Por fim, Billig enfatiza que em um contexto argumentativo a busca pela última palavra é uma característica sempre presente. O autor observa que a conexão entre persuasão e argumentação não é tão simples quanto parece porque, num contexto argumentativo, não podemos assumir que os oponentes ou a audiência têm predisposição a serem afetados por bons argumentos. Ao contrário, em contextos argumentativos freqüentemente nos defrontamos com oponentes inflexíveis, ávidos por ter suas palavras aceitas e, deste modo, a persuasão não é uma possibilidade realística, por melhor que sejam os argumentos a favor desta ou daquela opinião. Mais provável é que, durante a argumentação, o uso de witcraft não deve ser visto como um mero mecanismo de se conseguir persuasão, mas, em vez disso, o seu uso deve ser conectado à busca da última palavra, a qual, por sua vez, tende a levar a uma continuidade da argumentação.

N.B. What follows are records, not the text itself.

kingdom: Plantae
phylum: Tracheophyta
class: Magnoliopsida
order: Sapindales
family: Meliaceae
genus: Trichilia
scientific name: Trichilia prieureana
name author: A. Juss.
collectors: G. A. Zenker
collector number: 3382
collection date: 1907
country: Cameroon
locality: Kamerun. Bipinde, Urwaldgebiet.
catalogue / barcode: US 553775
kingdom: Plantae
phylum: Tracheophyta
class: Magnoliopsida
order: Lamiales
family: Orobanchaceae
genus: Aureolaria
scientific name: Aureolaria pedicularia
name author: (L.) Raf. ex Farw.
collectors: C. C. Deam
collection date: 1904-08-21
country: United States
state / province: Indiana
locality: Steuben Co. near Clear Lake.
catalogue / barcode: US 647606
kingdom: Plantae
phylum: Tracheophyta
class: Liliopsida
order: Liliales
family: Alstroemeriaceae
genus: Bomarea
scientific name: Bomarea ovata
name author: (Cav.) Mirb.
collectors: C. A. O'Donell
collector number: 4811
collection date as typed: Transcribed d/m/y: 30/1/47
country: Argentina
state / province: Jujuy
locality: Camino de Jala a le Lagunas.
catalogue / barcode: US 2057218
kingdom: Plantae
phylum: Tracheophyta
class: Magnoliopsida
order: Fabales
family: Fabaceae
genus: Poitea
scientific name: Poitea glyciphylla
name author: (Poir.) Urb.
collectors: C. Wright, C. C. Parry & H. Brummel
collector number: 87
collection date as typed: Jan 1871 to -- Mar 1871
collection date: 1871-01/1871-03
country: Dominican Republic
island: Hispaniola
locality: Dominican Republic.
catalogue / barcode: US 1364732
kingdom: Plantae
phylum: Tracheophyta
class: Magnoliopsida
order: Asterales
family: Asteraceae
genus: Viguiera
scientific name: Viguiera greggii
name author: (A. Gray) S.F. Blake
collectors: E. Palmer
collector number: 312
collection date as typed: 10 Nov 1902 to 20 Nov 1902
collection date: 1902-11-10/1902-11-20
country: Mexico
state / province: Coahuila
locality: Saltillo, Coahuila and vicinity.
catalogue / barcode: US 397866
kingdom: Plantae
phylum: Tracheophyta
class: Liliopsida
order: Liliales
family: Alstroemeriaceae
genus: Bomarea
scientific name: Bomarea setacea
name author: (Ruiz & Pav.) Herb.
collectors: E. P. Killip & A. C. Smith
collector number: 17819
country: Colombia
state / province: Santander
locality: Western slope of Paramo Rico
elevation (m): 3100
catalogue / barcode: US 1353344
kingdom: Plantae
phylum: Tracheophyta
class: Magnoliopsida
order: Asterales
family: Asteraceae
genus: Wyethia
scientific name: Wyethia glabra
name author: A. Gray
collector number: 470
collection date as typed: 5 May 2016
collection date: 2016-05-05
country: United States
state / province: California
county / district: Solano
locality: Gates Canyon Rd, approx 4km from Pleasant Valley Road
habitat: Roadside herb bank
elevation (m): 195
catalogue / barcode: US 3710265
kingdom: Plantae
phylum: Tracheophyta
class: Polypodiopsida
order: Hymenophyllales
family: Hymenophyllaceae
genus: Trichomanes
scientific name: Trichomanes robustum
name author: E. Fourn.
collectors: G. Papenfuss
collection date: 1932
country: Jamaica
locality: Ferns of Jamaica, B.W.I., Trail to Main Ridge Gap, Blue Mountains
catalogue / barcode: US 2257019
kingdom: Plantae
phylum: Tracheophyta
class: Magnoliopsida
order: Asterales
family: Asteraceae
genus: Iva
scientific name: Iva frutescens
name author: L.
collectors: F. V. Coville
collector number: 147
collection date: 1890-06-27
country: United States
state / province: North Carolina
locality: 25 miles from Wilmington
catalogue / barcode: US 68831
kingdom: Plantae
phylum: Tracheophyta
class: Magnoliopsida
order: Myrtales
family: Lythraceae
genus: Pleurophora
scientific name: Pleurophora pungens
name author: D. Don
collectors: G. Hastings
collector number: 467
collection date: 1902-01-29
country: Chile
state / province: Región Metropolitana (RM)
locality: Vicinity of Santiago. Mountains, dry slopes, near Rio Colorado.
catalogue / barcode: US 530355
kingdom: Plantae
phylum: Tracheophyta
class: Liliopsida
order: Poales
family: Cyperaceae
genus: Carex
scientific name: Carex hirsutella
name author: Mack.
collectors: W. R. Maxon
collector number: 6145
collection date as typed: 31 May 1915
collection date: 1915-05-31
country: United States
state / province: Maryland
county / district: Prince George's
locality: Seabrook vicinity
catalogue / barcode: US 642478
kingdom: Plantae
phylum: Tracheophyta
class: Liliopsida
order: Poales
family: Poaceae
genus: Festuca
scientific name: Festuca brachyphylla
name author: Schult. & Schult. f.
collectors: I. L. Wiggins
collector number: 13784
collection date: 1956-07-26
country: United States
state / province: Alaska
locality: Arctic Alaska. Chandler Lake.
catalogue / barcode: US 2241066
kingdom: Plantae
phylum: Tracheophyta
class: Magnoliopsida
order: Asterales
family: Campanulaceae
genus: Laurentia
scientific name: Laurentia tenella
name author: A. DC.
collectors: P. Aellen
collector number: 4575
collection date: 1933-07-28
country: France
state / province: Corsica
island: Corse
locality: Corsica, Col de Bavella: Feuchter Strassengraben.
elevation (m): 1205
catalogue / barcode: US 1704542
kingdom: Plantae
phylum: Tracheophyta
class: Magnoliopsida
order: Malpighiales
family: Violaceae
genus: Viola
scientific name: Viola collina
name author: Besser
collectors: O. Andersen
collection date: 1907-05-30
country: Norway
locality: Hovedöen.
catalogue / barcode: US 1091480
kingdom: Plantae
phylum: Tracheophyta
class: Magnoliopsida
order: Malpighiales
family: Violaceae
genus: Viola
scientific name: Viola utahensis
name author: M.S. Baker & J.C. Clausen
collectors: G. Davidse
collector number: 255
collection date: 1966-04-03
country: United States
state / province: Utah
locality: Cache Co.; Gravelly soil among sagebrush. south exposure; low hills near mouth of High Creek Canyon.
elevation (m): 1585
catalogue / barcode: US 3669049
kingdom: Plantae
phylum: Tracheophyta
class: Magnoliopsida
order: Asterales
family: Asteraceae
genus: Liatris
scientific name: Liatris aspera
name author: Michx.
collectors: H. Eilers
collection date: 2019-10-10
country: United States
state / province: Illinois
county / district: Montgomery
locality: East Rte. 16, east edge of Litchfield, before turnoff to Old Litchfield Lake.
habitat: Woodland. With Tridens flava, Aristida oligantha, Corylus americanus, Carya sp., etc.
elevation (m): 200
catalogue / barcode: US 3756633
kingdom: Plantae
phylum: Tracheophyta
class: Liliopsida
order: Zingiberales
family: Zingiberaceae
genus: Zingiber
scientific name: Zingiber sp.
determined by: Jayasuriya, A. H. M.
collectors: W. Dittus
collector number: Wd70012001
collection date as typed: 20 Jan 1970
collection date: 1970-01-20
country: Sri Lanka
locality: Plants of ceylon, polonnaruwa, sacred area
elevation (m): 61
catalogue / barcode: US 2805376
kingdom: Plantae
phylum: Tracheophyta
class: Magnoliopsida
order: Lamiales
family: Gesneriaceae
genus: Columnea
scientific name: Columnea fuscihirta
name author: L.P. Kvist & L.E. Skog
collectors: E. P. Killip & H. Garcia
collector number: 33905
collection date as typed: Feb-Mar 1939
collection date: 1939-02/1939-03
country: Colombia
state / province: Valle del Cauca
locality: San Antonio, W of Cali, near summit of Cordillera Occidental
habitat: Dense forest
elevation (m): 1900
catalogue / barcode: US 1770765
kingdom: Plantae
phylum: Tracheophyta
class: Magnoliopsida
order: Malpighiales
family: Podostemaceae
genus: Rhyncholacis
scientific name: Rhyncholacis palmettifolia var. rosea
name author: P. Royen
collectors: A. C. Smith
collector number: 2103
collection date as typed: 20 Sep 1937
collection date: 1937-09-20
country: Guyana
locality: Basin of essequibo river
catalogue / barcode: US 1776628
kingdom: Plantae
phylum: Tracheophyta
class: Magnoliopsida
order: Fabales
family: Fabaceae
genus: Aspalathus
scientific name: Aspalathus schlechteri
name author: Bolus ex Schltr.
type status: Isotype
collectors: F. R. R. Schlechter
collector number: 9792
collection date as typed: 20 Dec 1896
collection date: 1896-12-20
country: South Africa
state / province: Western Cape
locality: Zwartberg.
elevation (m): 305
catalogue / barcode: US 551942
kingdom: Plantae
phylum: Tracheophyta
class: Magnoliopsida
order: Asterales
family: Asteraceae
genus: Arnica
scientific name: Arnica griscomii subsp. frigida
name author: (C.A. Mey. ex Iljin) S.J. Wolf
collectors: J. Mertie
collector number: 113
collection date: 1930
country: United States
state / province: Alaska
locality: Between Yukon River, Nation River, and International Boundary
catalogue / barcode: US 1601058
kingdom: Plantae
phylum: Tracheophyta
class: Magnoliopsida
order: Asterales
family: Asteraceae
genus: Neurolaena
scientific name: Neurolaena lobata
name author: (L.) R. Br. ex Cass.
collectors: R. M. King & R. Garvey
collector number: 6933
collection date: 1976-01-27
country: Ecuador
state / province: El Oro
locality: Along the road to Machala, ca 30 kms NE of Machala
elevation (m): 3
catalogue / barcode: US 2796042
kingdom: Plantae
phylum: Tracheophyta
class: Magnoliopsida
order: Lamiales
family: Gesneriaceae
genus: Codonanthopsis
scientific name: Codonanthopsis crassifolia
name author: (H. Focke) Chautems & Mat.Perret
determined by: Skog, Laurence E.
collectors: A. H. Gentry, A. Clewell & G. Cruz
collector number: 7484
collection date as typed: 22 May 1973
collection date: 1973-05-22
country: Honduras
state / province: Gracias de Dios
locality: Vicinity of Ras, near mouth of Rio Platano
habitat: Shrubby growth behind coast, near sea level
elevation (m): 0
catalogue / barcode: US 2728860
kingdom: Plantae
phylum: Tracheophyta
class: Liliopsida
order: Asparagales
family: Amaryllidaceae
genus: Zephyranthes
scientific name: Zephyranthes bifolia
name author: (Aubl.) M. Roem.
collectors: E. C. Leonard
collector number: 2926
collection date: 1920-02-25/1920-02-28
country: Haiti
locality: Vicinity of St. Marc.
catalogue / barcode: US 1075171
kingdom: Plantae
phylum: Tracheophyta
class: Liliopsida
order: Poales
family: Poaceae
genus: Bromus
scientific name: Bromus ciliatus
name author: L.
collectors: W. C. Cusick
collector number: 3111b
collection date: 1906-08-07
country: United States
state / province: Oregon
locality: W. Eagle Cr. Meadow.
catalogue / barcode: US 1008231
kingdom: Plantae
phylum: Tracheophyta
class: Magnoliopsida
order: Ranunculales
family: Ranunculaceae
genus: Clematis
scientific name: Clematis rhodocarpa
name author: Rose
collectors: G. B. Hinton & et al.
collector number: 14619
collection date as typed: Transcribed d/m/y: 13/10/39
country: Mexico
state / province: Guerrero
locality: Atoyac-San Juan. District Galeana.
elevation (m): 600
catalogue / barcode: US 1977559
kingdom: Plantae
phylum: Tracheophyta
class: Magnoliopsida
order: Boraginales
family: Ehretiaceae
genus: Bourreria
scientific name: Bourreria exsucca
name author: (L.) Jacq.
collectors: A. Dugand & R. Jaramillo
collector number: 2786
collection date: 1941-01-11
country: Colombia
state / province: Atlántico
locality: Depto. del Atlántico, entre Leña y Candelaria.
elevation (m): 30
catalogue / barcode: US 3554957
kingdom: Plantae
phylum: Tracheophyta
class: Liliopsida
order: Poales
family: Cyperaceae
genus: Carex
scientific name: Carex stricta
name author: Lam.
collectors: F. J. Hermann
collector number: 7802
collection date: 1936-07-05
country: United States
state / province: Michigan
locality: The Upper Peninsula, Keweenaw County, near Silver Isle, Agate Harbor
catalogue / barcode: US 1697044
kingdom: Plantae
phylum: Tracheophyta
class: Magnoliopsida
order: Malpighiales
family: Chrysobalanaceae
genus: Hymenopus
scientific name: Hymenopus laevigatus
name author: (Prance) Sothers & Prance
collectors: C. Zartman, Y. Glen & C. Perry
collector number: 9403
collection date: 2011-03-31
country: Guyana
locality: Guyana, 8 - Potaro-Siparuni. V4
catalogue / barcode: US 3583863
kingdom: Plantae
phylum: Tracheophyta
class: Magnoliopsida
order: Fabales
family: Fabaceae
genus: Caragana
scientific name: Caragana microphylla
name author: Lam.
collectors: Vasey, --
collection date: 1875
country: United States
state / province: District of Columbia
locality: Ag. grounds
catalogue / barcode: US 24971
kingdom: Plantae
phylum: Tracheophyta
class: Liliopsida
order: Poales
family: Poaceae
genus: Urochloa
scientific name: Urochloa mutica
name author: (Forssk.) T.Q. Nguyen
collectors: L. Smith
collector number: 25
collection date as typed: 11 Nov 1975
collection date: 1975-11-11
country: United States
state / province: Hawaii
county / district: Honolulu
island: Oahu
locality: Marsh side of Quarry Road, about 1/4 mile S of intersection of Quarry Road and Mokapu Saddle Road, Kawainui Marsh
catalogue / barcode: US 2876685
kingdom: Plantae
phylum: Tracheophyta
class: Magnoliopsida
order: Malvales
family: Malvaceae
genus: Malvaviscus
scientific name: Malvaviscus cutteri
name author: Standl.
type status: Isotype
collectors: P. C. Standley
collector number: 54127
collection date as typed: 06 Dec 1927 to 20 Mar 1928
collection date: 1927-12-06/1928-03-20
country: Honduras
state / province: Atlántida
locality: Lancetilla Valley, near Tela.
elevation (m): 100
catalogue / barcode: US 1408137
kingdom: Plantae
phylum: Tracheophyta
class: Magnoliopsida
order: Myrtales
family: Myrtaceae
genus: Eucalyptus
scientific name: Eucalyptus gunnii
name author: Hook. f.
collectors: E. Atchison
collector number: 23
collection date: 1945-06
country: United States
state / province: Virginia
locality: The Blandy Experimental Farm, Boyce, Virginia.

Por conseguinte, é importante salientar que, de acordo com Billig, a busca pela última palavra não deve ser vista como o motivo que leva ao processo argumentativo e sim que, uma vez este tendo sido iniciado, a busca pela ultima palavra é diretamente responsável pela sua manutenção.

Podemos dizer que a nossa pesquisa esteve em estreita relação com as idéias de Billig, uma vez que elas nos ofereceram possibilidades abrangentes de caracterização das situações argumentativas.